**Work order**
Copy out exactly the stretch below, from the line with "left knee: (948, 1233)" through the line with "right knee: (82, 285)", both included; the pictures stay out.
======== Data for processing ========
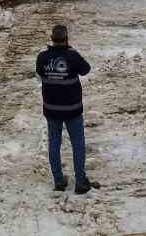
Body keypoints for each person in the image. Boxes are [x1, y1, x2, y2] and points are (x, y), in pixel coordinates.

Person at [36, 24, 100, 194]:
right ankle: (80, 181)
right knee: (78, 144)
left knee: (54, 143)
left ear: (51, 38)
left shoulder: (42, 57)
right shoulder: (72, 56)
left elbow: (40, 73)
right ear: (67, 38)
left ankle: (58, 181)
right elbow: (86, 70)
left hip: (51, 109)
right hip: (72, 110)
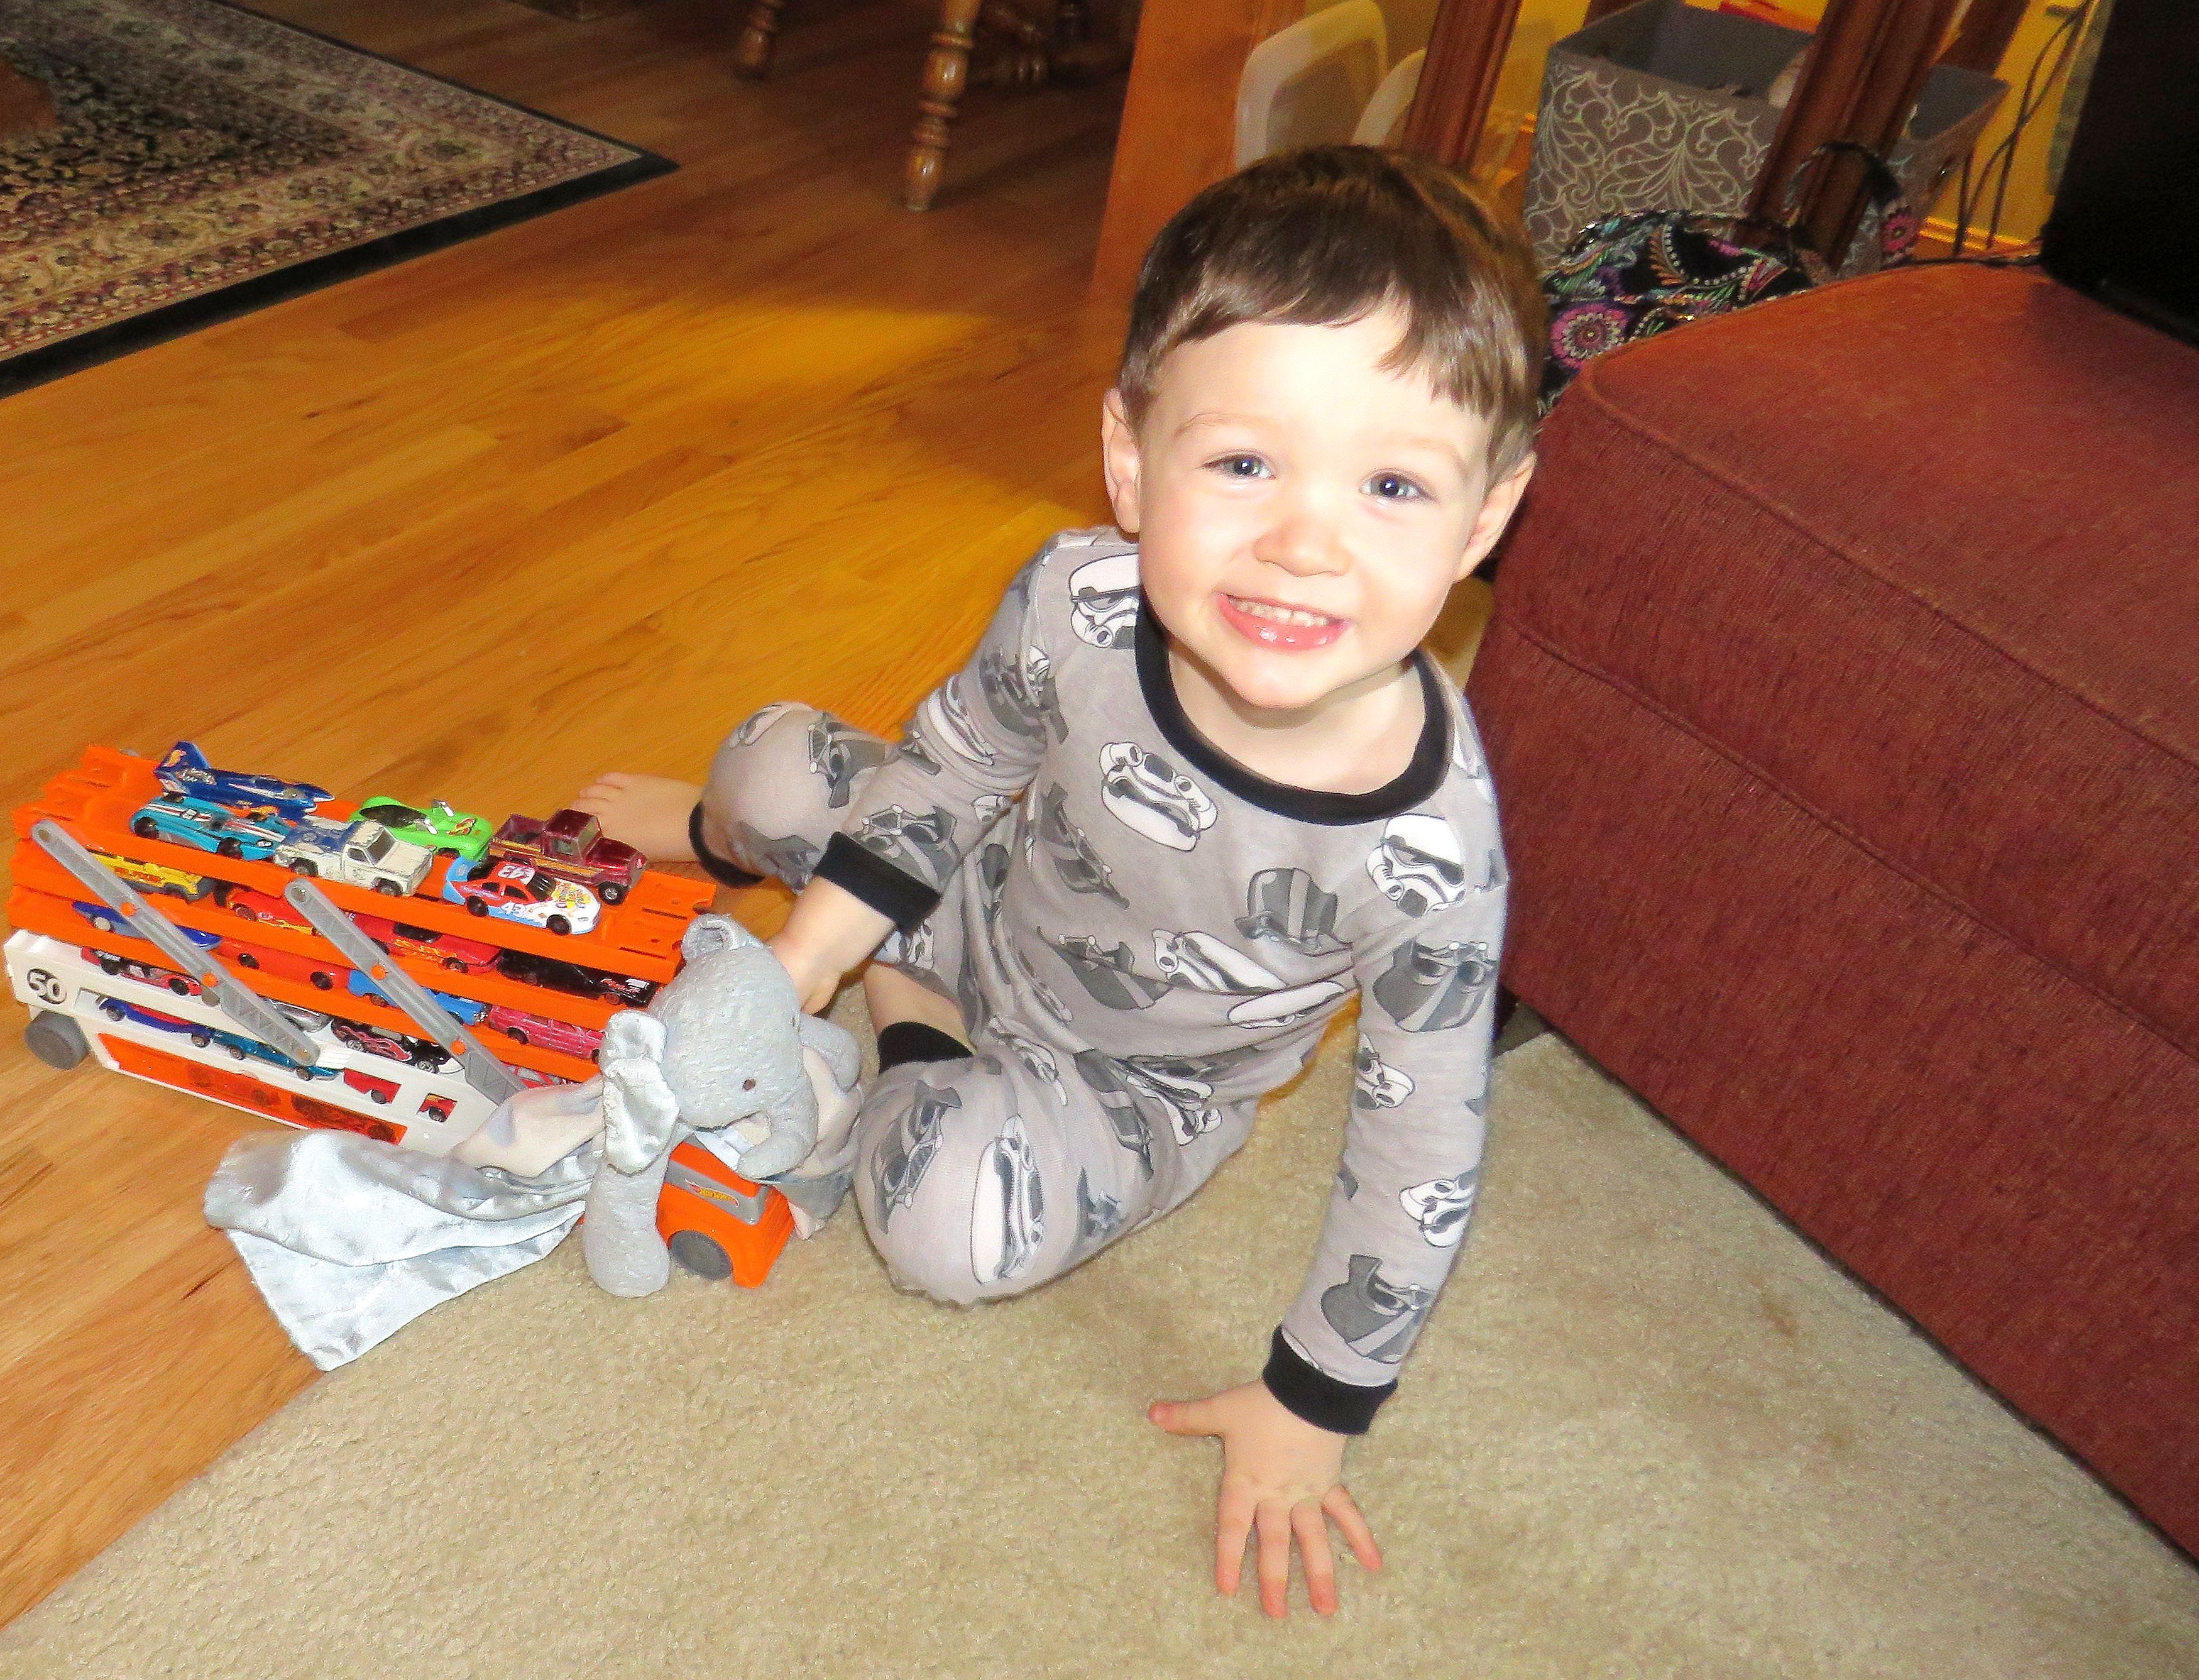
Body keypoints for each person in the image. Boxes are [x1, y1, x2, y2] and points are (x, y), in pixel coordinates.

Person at [576, 145, 1542, 1619]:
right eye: (1243, 463)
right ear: (1129, 460)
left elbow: (1419, 1147)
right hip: (990, 885)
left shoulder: (1431, 856)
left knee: (948, 1233)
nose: (1303, 541)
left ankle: (909, 1021)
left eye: (1392, 484)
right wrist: (795, 963)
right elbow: (953, 765)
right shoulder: (1078, 599)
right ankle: (751, 865)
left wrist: (1315, 1399)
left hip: (1140, 1085)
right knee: (766, 769)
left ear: (1481, 521)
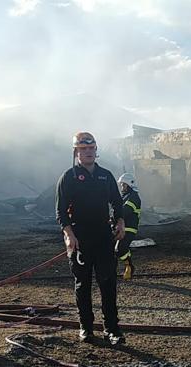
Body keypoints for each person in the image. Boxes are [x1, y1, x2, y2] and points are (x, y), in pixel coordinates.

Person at [56, 132, 126, 344]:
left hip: (104, 237)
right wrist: (68, 234)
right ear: (76, 151)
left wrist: (120, 221)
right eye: (83, 149)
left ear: (96, 150)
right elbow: (60, 210)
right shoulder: (68, 177)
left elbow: (116, 201)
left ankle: (112, 329)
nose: (88, 152)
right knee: (82, 285)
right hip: (80, 238)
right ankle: (85, 327)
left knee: (108, 283)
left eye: (91, 148)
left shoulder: (106, 175)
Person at [116, 173, 141, 280]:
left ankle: (129, 266)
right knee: (111, 249)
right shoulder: (125, 197)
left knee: (120, 248)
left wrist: (111, 218)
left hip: (129, 228)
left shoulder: (134, 197)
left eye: (123, 185)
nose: (122, 187)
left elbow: (124, 212)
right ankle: (111, 271)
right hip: (119, 228)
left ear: (128, 185)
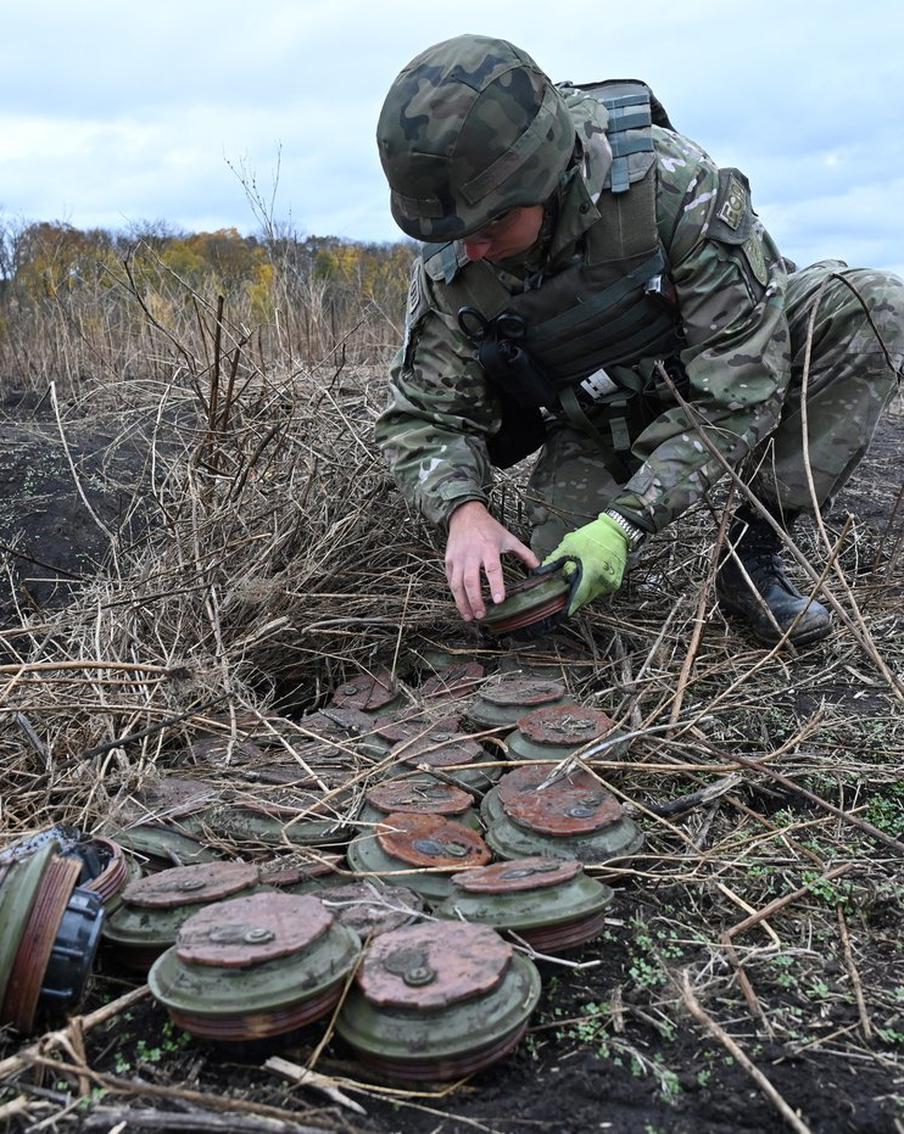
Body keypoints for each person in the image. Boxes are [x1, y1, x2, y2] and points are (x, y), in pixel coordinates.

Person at [373, 35, 903, 646]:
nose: (472, 249)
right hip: (600, 419)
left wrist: (627, 523)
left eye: (490, 225)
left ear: (543, 178)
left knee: (874, 305)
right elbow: (424, 416)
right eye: (454, 231)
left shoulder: (668, 186)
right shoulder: (456, 262)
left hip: (715, 378)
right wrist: (463, 512)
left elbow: (743, 386)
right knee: (549, 602)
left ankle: (752, 559)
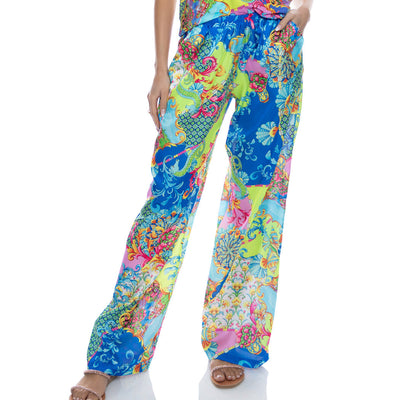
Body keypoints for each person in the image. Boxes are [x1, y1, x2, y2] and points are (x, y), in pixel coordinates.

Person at [69, 0, 313, 397]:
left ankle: (233, 342)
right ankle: (114, 352)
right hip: (205, 41)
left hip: (274, 39)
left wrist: (305, 8)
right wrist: (160, 68)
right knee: (168, 199)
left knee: (254, 200)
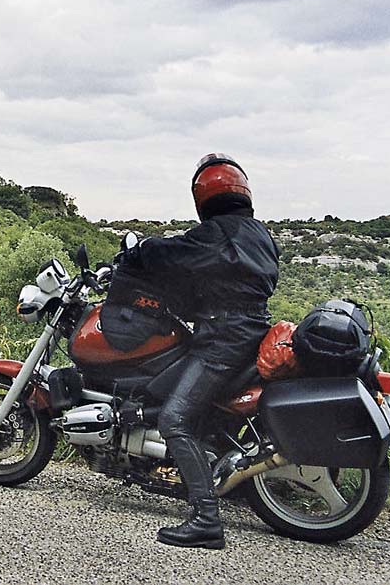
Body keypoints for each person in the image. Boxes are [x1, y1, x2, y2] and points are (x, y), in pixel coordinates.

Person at [120, 154, 279, 549]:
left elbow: (172, 252)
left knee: (174, 418)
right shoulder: (259, 234)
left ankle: (206, 520)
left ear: (203, 196)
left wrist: (137, 251)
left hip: (224, 339)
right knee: (166, 391)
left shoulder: (217, 234)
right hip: (246, 330)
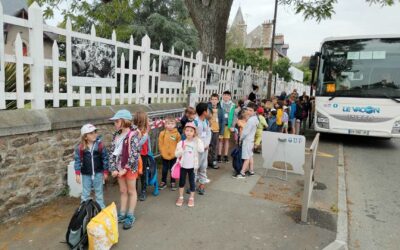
========
**Answer below**
left knee: (948, 1233)
nose: (1303, 541)
left ankle: (909, 1021)
left eye: (1392, 484)
right wrist: (795, 963)
right elbow: (953, 765)
right shoulder: (1078, 599)
right ankle: (751, 865)
left wrist: (1315, 1399)
left hip: (1140, 1085)
right knee: (766, 769)
left ear: (1481, 521)
Body keypoints for each person in the image. Boxes are [x1, y1, x2, y2] and points are (x, y), in pixel coordinates.

Person at [56, 132, 126, 344]:
left hip: (104, 237)
right wrist: (68, 234)
right ear: (76, 151)
left wrist: (120, 221)
right eye: (83, 149)
left ear: (96, 150)
right elbow: (60, 210)
right shoulder: (68, 177)
left elbow: (116, 201)
left ankle: (112, 329)
nose: (88, 152)
right knee: (82, 285)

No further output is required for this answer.